Ciudad de Guatemala, 6 jul (EFE).- El Gobierno de Guatemala oficializó este lunes la prohibición de importar mercancías producidas con trabajo forzoso u obligatorio, una medida de urgencia con la que busca esquivar la imposición de un arancel adicional del 10 % por parte de Estados Unidos.
El Ministerio de Economía (Mineco) y el Ministerio del Trabajo publicaron en el Diario Oficial el Acuerdo Ministerial 377-2026, que crea un marco legal específico y establece que ese ministerio y el de Trabajo y Previsión Social serán responsables de su implementación, incluido un ‘Listado Oficial’ de empresas extranjeras infractoras que elaborará la cartera laboral.
Alcance de la nueva normativa
En concreto, la nueva normativa veta la entrada al territorio aduanero de cualquier insumo, materia prima o producto manufacturado de forma total o parcial bajo condiciones de explotación laboral, independientemente de su país de procedencia. Con esta norma, el Ejecutivo busca frenar las sanciones de la Oficina del Representante Comercial estadounidense (USTR), que el pasado 2 de junio propuso gravar a 60 economías, incluida la guatemalteca, por permitir flujos de bienes con mano de obra forzada.

Washington fijó para el próximo 24 de julio como fecha límite antes de aplicar estas tasas impositivas, un escenario que el país intenta evitar en cumplimiento del compromiso vinculante que asumió el 30 de enero de 2026, con la firma del Acuerdo de Comercio Recíproco con EE.UU.

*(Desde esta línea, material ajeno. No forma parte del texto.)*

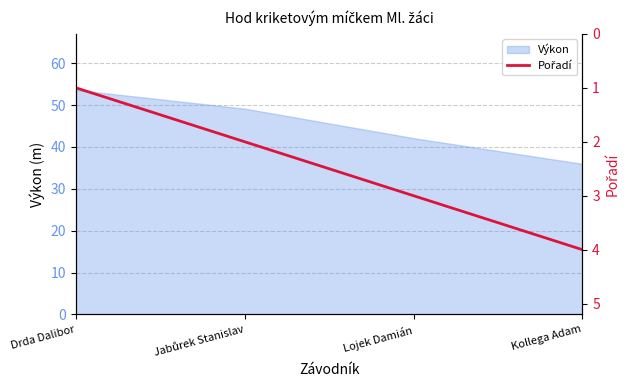

Reading right to left, extract all data points from this chart.

Kollega Adam=4	Lojek Damián=3	Jabůrek Stanislav=2	Drda Dalibor=1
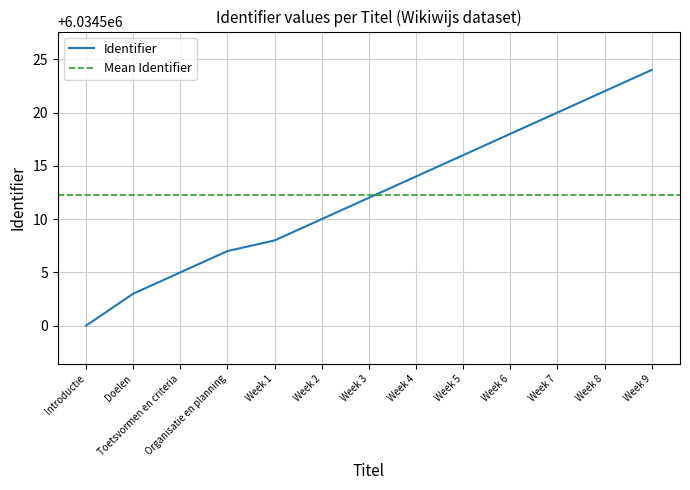

How many data points are less than 6034512?

6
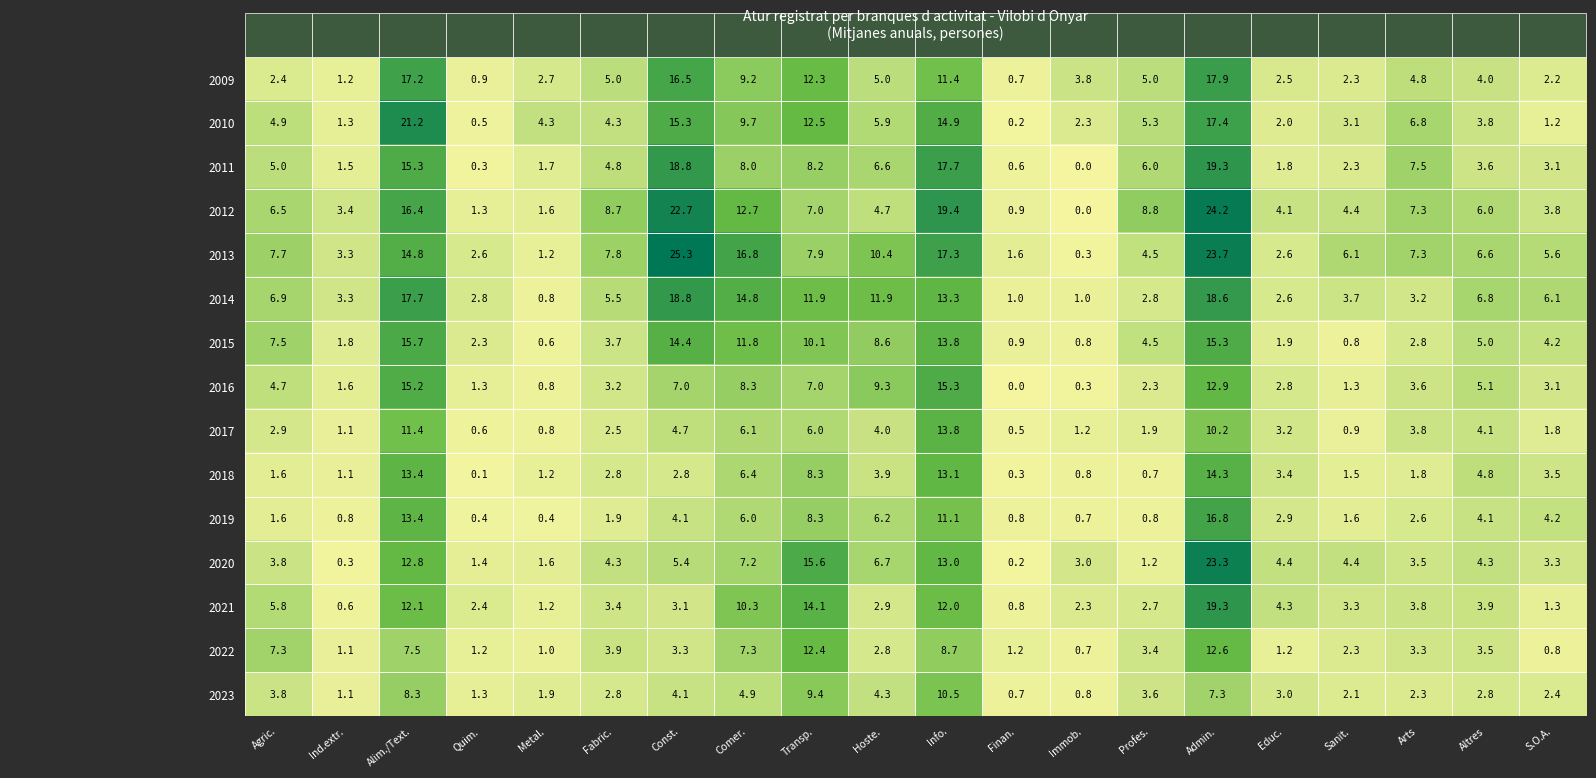

What is the difference between the highest and lowest values at Altres?

4.0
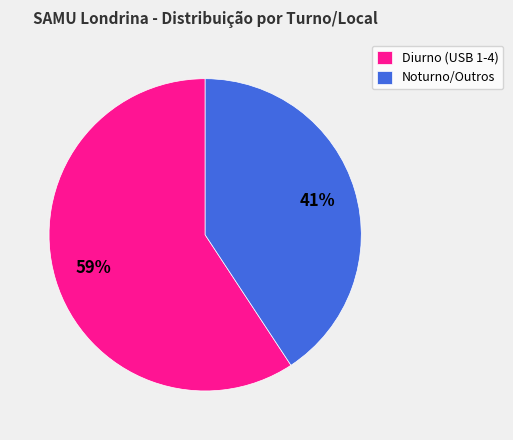

To the nearest percent, what is the combined percentage of Diurno (USB 1-4) and Noturno/Outros?

100%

Mecanismo de fiscalización
En cuanto a la aplicación, se fiscalizará directamente a corporaciones internacionales y no a productos individuales, por lo que el Ministerio de Trabajo recabará datos mediante canales diplomáticos y el Departamento de Trabajo de EE.UU. para diseñar la lista negra de firmas implicadas, cuya actualización será anual. De este modo, si una firma ingresa al registro aduanero, las autoridades bloquearán de inmediato sus cargamentos en las fronteras, aunque el procedimiento respetará el derecho de defensa del importador afectado mientras la carga permanece bajo resguardo preventivo.
Compromisos previos y riesgos comerciales
La medida responde a presiones acumuladas desde 2025, cuando informes del Departamento de Trabajo de Estados Unidos identificaron cadenas de suministro centroamericanas con indicios de trabajo forzoso en sectores como la agricultura y la manufactura textil. Guatemala, al firmar el acuerdo bilateral en enero, aceptó alinearse con estándares laborales internacionales para mantener acceso preferencial al mercado estadounidense. El veto actual representa la primera acción concreta que traduce esos compromisos en controles fronterizos operativos.
Analistas comerciales señalan que la lista negra anual podría generar incertidumbre entre importadores, pero también ofrece un mecanismo predecible que evita sanciones generalizadas. El equilibrio entre protección laboral y fluidez comercial dependerá de la precisión con que el Ministerio de Trabajo actualice el registro y de la cooperación efectiva con autoridades estadounidenses.